Edit the data below so that every "locality" becomes "place", and leave everything else as it is.

▼▼▼

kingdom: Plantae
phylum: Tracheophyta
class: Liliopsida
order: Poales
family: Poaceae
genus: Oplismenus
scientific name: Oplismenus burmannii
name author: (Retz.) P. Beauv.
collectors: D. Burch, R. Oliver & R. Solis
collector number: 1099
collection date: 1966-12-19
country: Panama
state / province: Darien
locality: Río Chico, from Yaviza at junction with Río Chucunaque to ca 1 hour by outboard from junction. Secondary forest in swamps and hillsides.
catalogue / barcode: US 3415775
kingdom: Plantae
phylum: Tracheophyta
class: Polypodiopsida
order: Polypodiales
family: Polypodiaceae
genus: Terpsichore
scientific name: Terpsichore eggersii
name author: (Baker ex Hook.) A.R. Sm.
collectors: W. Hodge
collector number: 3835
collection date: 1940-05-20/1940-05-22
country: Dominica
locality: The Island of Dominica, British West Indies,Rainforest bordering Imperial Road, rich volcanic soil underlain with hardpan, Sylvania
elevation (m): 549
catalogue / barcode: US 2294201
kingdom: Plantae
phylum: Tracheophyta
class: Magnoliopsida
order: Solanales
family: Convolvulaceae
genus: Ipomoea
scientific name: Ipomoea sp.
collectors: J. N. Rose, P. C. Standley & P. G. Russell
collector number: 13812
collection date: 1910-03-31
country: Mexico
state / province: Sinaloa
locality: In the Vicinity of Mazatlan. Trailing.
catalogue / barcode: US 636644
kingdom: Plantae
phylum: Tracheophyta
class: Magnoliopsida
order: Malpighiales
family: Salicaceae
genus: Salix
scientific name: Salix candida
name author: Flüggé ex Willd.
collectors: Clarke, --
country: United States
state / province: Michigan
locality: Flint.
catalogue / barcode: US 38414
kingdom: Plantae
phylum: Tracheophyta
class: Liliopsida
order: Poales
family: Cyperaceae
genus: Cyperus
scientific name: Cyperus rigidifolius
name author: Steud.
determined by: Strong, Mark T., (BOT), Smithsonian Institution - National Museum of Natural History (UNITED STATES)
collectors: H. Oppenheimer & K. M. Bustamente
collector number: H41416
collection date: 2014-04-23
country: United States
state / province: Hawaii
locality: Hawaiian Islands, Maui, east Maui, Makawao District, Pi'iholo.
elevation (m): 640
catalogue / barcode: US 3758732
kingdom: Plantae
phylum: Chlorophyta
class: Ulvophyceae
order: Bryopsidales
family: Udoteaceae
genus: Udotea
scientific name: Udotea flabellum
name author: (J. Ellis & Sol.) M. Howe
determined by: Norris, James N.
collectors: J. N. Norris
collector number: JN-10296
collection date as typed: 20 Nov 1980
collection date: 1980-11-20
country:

▲▲▲

OUTPUT FOR THIS EXERCISE ▸
kingdom: Plantae
phylum: Tracheophyta
class: Liliopsida
order: Poales
family: Poaceae
genus: Oplismenus
scientific name: Oplismenus burmannii
name author: (Retz.) P. Beauv.
collectors: D. Burch, R. Oliver & R. Solis
collector number: 1099
collection date: 1966-12-19
country: Panama
state / province: Darien
place: Río Chico, from Yaviza at junction with Río Chucunaque to ca 1 hour by outboard from junction. Secondary forest in swamps and hillsides.
catalogue / barcode: US 3415775
kingdom: Plantae
phylum: Tracheophyta
class: Polypodiopsida
order: Polypodiales
family: Polypodiaceae
genus: Terpsichore
scientific name: Terpsichore eggersii
name author: (Baker ex Hook.) A.R. Sm.
collectors: W. Hodge
collector number: 3835
collection date: 1940-05-20/1940-05-22
country: Dominica
place: The Island of Dominica, British West Indies,Rainforest bordering Imperial Road, rich volcanic soil underlain with hardpan, Sylvania
elevation (m): 549
catalogue / barcode: US 2294201
kingdom: Plantae
phylum: Tracheophyta
class: Magnoliopsida
order: Solanales
family: Convolvulaceae
genus: Ipomoea
scientific name: Ipomoea sp.
collectors: J. N. Rose, P. C. Standley & P. G. Russell
collector number: 13812
collection date: 1910-03-31
country: Mexico
state / province: Sinaloa
place: In the Vicinity of Mazatlan. Trailing.
catalogue / barcode: US 636644
kingdom: Plantae
phylum: Tracheophyta
class: Magnoliopsida
order: Malpighiales
family: Salicaceae
genus: Salix
scientific name: Salix candida
name author: Flüggé ex Willd.
collectors: Clarke, --
country: United States
state / province: Michigan
place: Flint.
catalogue / barcode: US 38414
kingdom: Plantae
phylum: Tracheophyta
class: Liliopsida
order: Poales
family: Cyperaceae
genus: Cyperus
scientific name: Cyperus rigidifolius
name author: Steud.
determined by: Strong, Mark T., (BOT), Smithsonian Institution - National Museum of Natural History (UNITED STATES)
collectors: H. Oppenheimer & K. M. Bustamente
collector number: H41416
collection date: 2014-04-23
country: United States
state / province: Hawaii
place: Hawaiian Islands, Maui, east Maui, Makawao District, Pi'iholo.
elevation (m): 640
catalogue / barcode: US 3758732
kingdom: Plantae
phylum: Chlorophyta
class: Ulvophyceae
order: Bryopsidales
family: Udoteaceae
genus: Udotea
scientific name: Udotea flabellum
name author: (J. Ellis & Sol.) M. Howe
determined by: Norris, James N.
collectors: J. N. Norris
collector number: JN-10296
collection date as typed: 20 Nov 1980
collection date: 1980-11-20
country:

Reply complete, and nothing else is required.